WORK REQUIRED: Your copy of the lines below must match them exactly and contain no images.

DATASET CONTENT:
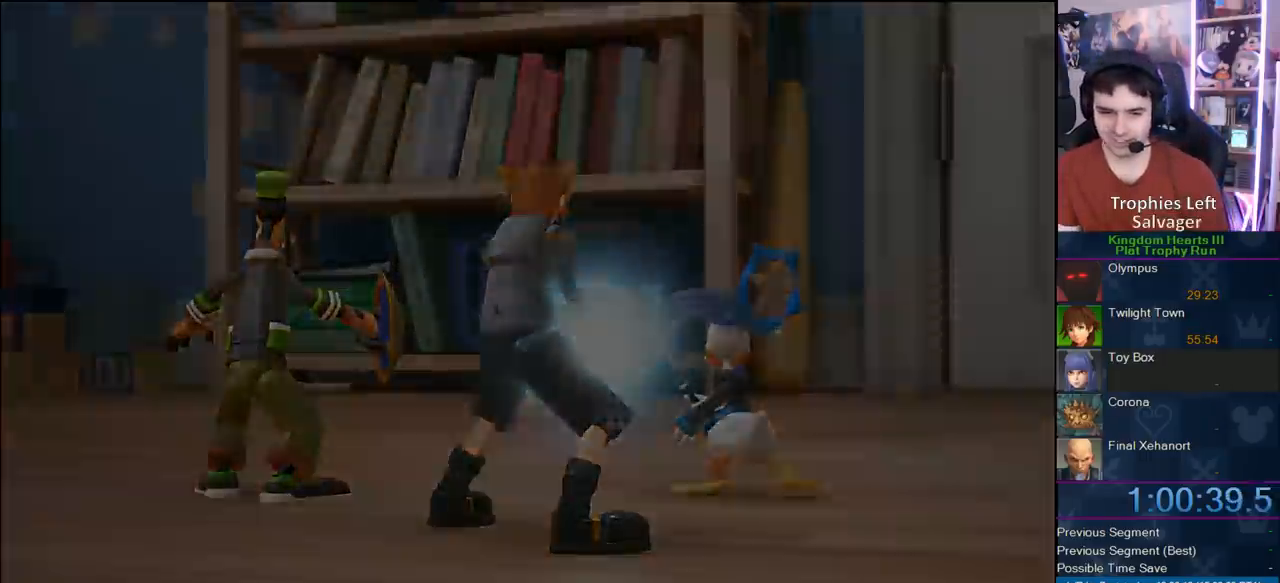
Gameplay with a controller (PlayStation layout); each line is a JSON object with the inputs held at the frame after it. "button_events" lists button changes between this image and that frame as [ms after this image, input, new state], when the widget could be followed in between (sticks are given only as held states). Not read: R1.
{"buttons": [], "left_stick": "center", "right_stick": "center", "button_events": []}
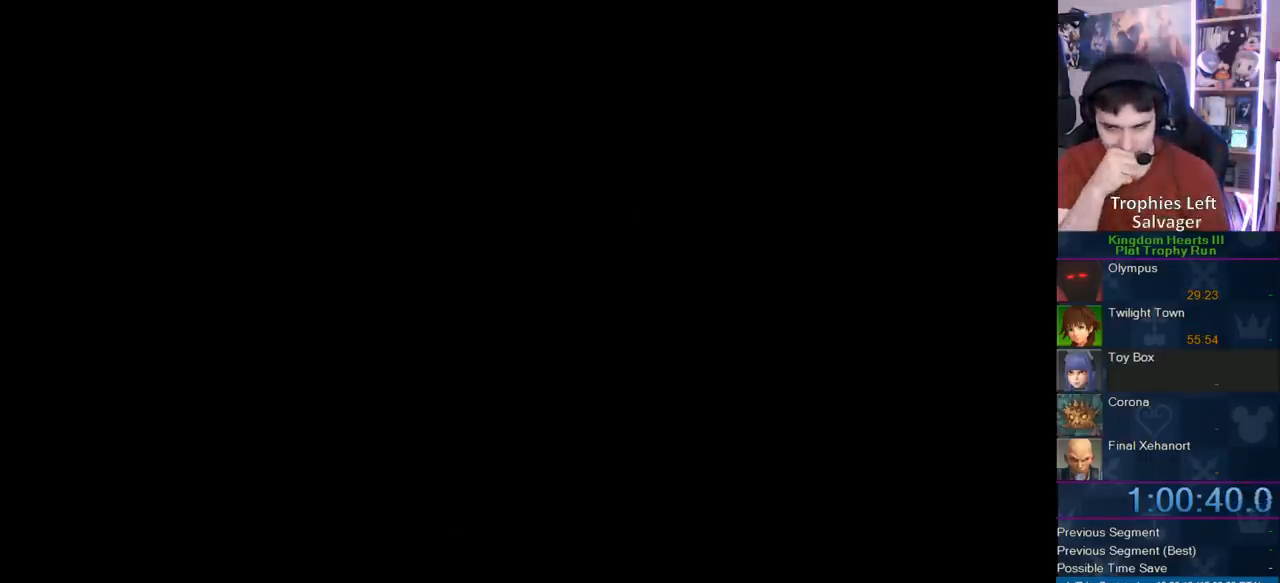
{"buttons": [], "left_stick": "center", "right_stick": "center", "button_events": []}
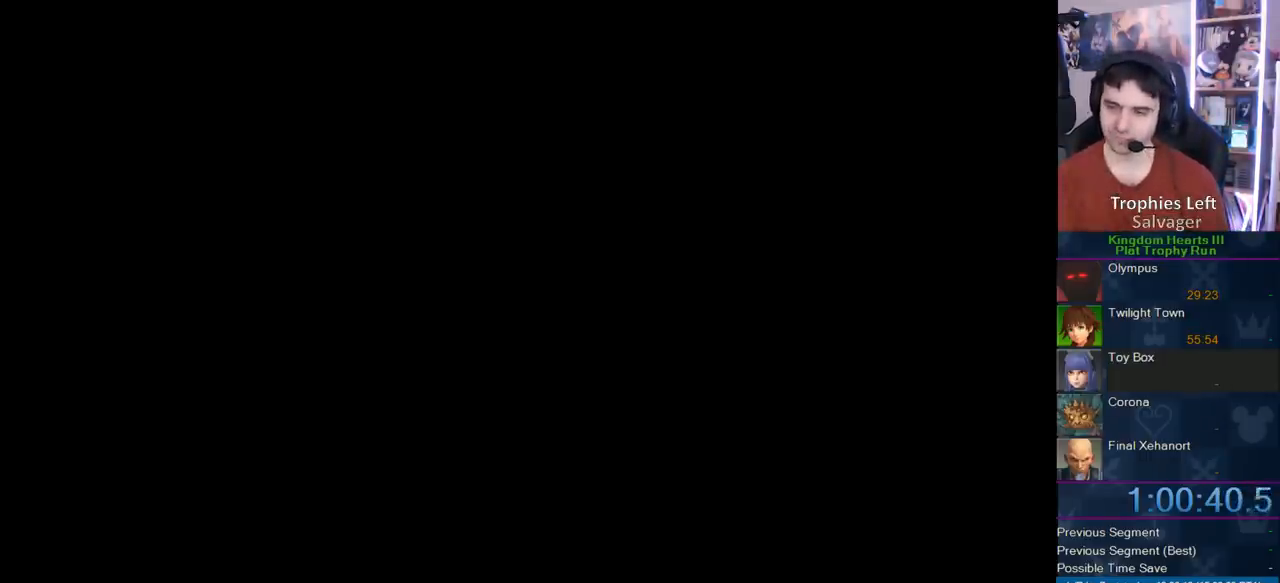
{"buttons": [], "left_stick": "center", "right_stick": "center", "button_events": []}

SOLUTION TO THIS EXERCISE:
Gameplay with a controller (PlayStation layout); each line is a JSON object with the inputs held at the frame after it. "button_events" lists button changes between this image and that frame as [ms after this image, input, new state], when the widget could be followed in between (sticks are given only as held states). Not read: R1.
{"buttons": [], "left_stick": "center", "right_stick": "center", "button_events": []}
{"buttons": [], "left_stick": "center", "right_stick": "center", "button_events": []}
{"buttons": [], "left_stick": "center", "right_stick": "center", "button_events": []}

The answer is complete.